Canada's Cott Corporation said it had been approached by other interested parties over Cadbury's Americas Beverages division, and was "exploring the potential benefits of participating in possible industry consolidation".
Talks with legal and financial advisors had also begun, the firm added.
News of Cott's interest will add weight to speculation that Cadbury is likely to spin off its US beverages arm, which includes the 7UP and Dr Pepper brands, following its recent decision to split this business from its confectionery division.
Some analysts have considered a sale of Cadbury's US drinks arm likely for some time, but have met repeated denials from the firm.
Cadbury has privately described the business as a "cash cow", generating high revenue that can be farmed into investment for the confectionery and chewing gum divisions.
Now, that may change. Cadbury's decision to split its business comes after the firm last year sold its European soft drinks division to private equity for £1.4bn.
And the split was also accompanied by results of an internal review, which found "significant opportunities" for higher margins and sales in confectionery, but fell short of a similar optimism for beverages.
An offer for Americas Beverages from Cott Corporation could see the group emerge from shadows of private label soft drinks for the first time.
It has been a painful period for Cott, which was hit hard by falling demand for carbonated soft drinks and has been forced into job cuts and restructuring in North America over the last couple of years.
Cott' 's sales would have dipped 3.6 per cent in 2006 had it not been for the group's takeover of Macaw in the UK.

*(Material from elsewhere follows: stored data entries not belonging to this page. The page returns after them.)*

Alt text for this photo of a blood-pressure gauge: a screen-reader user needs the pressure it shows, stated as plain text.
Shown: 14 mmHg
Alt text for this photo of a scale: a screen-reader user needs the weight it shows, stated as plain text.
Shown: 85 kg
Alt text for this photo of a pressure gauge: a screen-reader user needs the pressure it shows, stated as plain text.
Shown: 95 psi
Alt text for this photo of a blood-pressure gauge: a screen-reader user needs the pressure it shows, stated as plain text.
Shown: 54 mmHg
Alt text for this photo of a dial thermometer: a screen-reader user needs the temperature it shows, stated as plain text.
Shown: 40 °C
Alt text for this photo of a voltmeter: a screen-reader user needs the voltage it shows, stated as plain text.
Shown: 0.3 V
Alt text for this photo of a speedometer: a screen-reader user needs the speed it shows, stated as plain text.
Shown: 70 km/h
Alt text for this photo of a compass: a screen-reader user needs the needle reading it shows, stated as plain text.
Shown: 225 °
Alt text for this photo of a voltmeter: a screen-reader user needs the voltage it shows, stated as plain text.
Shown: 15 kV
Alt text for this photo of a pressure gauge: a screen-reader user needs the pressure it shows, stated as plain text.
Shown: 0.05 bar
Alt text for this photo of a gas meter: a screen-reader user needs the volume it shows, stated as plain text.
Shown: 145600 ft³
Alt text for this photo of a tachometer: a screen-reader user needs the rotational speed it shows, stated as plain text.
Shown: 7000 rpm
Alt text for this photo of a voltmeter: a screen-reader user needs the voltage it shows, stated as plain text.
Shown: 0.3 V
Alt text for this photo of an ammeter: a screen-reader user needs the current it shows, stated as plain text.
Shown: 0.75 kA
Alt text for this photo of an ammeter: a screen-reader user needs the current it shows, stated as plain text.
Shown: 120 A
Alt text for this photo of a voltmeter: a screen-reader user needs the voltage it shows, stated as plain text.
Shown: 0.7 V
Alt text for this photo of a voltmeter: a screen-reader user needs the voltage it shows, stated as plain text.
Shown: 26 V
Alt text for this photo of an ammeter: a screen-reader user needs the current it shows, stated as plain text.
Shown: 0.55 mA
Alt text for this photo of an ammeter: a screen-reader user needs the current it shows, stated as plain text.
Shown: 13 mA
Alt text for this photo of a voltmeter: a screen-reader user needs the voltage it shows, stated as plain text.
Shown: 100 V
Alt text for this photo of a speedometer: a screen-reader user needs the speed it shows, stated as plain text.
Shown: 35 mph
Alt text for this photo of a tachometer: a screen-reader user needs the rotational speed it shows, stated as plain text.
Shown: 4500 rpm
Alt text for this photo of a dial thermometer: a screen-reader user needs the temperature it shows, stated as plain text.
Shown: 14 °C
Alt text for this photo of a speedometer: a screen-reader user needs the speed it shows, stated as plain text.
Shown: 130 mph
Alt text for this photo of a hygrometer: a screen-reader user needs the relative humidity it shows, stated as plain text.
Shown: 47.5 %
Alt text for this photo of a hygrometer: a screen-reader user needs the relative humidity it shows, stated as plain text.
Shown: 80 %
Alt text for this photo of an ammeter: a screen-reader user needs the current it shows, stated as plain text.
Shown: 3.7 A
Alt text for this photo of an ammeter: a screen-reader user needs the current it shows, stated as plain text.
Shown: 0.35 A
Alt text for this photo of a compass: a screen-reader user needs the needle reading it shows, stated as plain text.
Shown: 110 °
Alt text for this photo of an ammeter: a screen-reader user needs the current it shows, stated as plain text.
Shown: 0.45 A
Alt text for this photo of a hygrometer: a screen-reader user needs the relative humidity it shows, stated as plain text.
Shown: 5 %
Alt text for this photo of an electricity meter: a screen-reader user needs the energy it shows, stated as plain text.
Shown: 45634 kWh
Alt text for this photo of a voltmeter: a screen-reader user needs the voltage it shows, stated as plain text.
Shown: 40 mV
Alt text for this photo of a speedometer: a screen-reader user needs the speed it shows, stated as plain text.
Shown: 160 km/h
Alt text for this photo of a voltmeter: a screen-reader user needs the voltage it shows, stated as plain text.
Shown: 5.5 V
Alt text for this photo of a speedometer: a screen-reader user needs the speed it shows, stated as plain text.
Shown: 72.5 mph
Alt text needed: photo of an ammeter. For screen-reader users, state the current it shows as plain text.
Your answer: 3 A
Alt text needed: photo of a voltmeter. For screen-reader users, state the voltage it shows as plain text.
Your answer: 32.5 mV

It is thought private equity companies could be the 'interested parties' to have approached Cott.
"Some people in private equity might be invited by the cash flow of the beverage business," Julian Lakin, analyst at Mirabaud Securities, told BeverageDaily.com immediately after Cadbury announced the split.
Lion Capital and Blackstone Group are two private equity groups already linked to a possible move for Cadbury's drinks arm.